● What the exercise asks
Your output must be a faithful copy of the listing underneath.

● Information shown
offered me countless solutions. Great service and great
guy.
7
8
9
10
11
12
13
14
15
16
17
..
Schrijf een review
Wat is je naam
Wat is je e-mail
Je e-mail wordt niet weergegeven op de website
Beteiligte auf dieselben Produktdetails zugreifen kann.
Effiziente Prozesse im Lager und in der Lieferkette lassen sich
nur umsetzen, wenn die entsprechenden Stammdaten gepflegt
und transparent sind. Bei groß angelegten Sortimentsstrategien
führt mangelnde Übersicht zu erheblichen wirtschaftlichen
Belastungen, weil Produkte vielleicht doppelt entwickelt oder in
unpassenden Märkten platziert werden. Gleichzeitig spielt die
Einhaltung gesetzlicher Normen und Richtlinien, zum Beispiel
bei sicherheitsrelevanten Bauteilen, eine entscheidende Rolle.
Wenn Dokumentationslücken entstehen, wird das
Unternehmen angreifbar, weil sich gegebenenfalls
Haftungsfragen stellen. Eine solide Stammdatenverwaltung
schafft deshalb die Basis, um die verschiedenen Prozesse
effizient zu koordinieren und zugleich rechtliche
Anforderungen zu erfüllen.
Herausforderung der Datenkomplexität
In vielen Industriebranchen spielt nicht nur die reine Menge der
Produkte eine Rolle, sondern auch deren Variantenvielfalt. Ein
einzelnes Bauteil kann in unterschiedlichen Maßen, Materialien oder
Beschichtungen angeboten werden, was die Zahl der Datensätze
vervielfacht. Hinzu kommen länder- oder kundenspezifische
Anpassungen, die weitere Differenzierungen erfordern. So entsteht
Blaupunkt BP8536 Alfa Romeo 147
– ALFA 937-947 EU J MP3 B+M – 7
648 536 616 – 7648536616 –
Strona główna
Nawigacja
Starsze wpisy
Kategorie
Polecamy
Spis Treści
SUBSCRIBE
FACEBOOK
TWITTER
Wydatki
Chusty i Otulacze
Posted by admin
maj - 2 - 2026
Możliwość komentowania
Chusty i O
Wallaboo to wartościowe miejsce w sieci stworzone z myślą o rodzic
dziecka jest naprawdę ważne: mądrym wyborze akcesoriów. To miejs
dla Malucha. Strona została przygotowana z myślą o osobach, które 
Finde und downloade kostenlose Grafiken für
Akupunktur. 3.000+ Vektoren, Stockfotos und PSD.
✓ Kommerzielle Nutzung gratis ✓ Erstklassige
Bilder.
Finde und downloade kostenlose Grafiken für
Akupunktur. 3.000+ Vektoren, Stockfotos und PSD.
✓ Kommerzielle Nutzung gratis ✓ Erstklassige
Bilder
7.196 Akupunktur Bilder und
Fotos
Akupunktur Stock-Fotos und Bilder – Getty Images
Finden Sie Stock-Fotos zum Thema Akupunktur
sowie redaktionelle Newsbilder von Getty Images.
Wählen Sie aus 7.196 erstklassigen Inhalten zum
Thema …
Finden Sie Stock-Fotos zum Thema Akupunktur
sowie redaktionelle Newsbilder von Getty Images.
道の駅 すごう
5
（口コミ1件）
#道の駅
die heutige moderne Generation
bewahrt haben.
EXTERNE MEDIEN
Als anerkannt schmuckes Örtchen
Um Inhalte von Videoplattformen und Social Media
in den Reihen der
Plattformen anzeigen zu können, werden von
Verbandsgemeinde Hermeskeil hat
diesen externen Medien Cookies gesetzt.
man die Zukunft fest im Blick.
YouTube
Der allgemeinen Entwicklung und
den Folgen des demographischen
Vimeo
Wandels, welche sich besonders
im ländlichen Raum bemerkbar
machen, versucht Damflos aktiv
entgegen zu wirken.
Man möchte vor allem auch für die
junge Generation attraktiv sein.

● Task result
offered me countless solutions. Great service and great
guy.
7
8
9
10
11
12
13
14
15
16
17
..
Schrijf een review
Wat is je naam
Wat is je e-mail
Je e-mail wordt niet weergegeven op de website
Beteiligte auf dieselben Produktdetails zugreifen kann.
Effiziente Prozesse im Lager und in der Lieferkette lassen sich
nur umsetzen, wenn die entsprechenden Stammdaten gepflegt
und transparent sind. Bei groß angelegten Sortimentsstrategien
führt mangelnde Übersicht zu erheblichen wirtschaftlichen
Belastungen, weil Produkte vielleicht doppelt entwickelt oder in
unpassenden Märkten platziert werden. Gleichzeitig spielt die
Einhaltung gesetzlicher Normen und Richtlinien, zum Beispiel
bei sicherheitsrelevanten Bauteilen, eine entscheidende Rolle.
Wenn Dokumentationslücken entstehen, wird das
Unternehmen angreifbar, weil sich gegebenenfalls
Haftungsfragen stellen. Eine solide Stammdatenverwaltung
schafft deshalb die Basis, um die verschiedenen Prozesse
effizient zu koordinieren und zugleich rechtliche
Anforderungen zu erfüllen.
Herausforderung der Datenkomplexität
In vielen Industriebranchen spielt nicht nur die reine Menge der
Produkte eine Rolle, sondern auch deren Variantenvielfalt. Ein
einzelnes Bauteil kann in unterschiedlichen Maßen, Materialien oder
Beschichtungen angeboten werden, was die Zahl der Datensätze
vervielfacht. Hinzu kommen länder- oder kundenspezifische
Anpassungen, die weitere Differenzierungen erfordern. So entsteht
Blaupunkt BP8536 Alfa Romeo 147
– ALFA 937-947 EU J MP3 B+M – 7
648 536 616 – 7648536616 –
Strona główna
Nawigacja
Starsze wpisy
Kategorie
Polecamy
Spis Treści
SUBSCRIBE
FACEBOOK
TWITTER
Wydatki
Chusty i Otulacze
Posted by admin
maj - 2 - 2026
Możliwość komentowania
Chusty i O
Wallaboo to wartościowe miejsce w sieci stworzone z myślą o rodzic
dziecka jest naprawdę ważne: mądrym wyborze akcesoriów. To miejs
dla Malucha. Strona została przygotowana z myślą o osobach, które 
Finde und downloade kostenlose Grafiken für
Akupunktur. 3.000+ Vektoren, Stockfotos und PSD.
✓ Kommerzielle Nutzung gratis ✓ Erstklassige
Bilder.
Finde und downloade kostenlose Grafiken für
Akupunktur. 3.000+ Vektoren, Stockfotos und PSD.
✓ Kommerzielle Nutzung gratis ✓ Erstklassige
Bilder
7.196 Akupunktur Bilder und
Fotos
Akupunktur Stock-Fotos und Bilder – Getty Images
Finden Sie Stock-Fotos zum Thema Akupunktur
sowie redaktionelle Newsbilder von Getty Images.
Wählen Sie aus 7.196 erstklassigen Inhalten zum
Thema …
Finden Sie Stock-Fotos zum Thema Akupunktur
sowie redaktionelle Newsbilder von Getty Images.
道の駅 すごう
5
（口コミ1件）
#道の駅
die heutige moderne Generation
bewahrt haben.
EXTERNE MEDIEN
Als anerkannt schmuckes Örtchen
Um Inhalte von Videoplattformen und Social Media
in den Reihen der
Plattformen anzeigen zu können, werden von
Verbandsgemeinde Hermeskeil hat
diesen externen Medien Cookies gesetzt.
man die Zukunft fest im Blick.
YouTube
Der allgemeinen Entwicklung und
den Folgen des demographischen
Vimeo
Wandels, welche sich besonders
im ländlichen Raum bemerkbar
machen, versucht Damflos aktiv
entgegen zu wirken.
Man möchte vor allem auch für die
junge Generation attraktiv sein.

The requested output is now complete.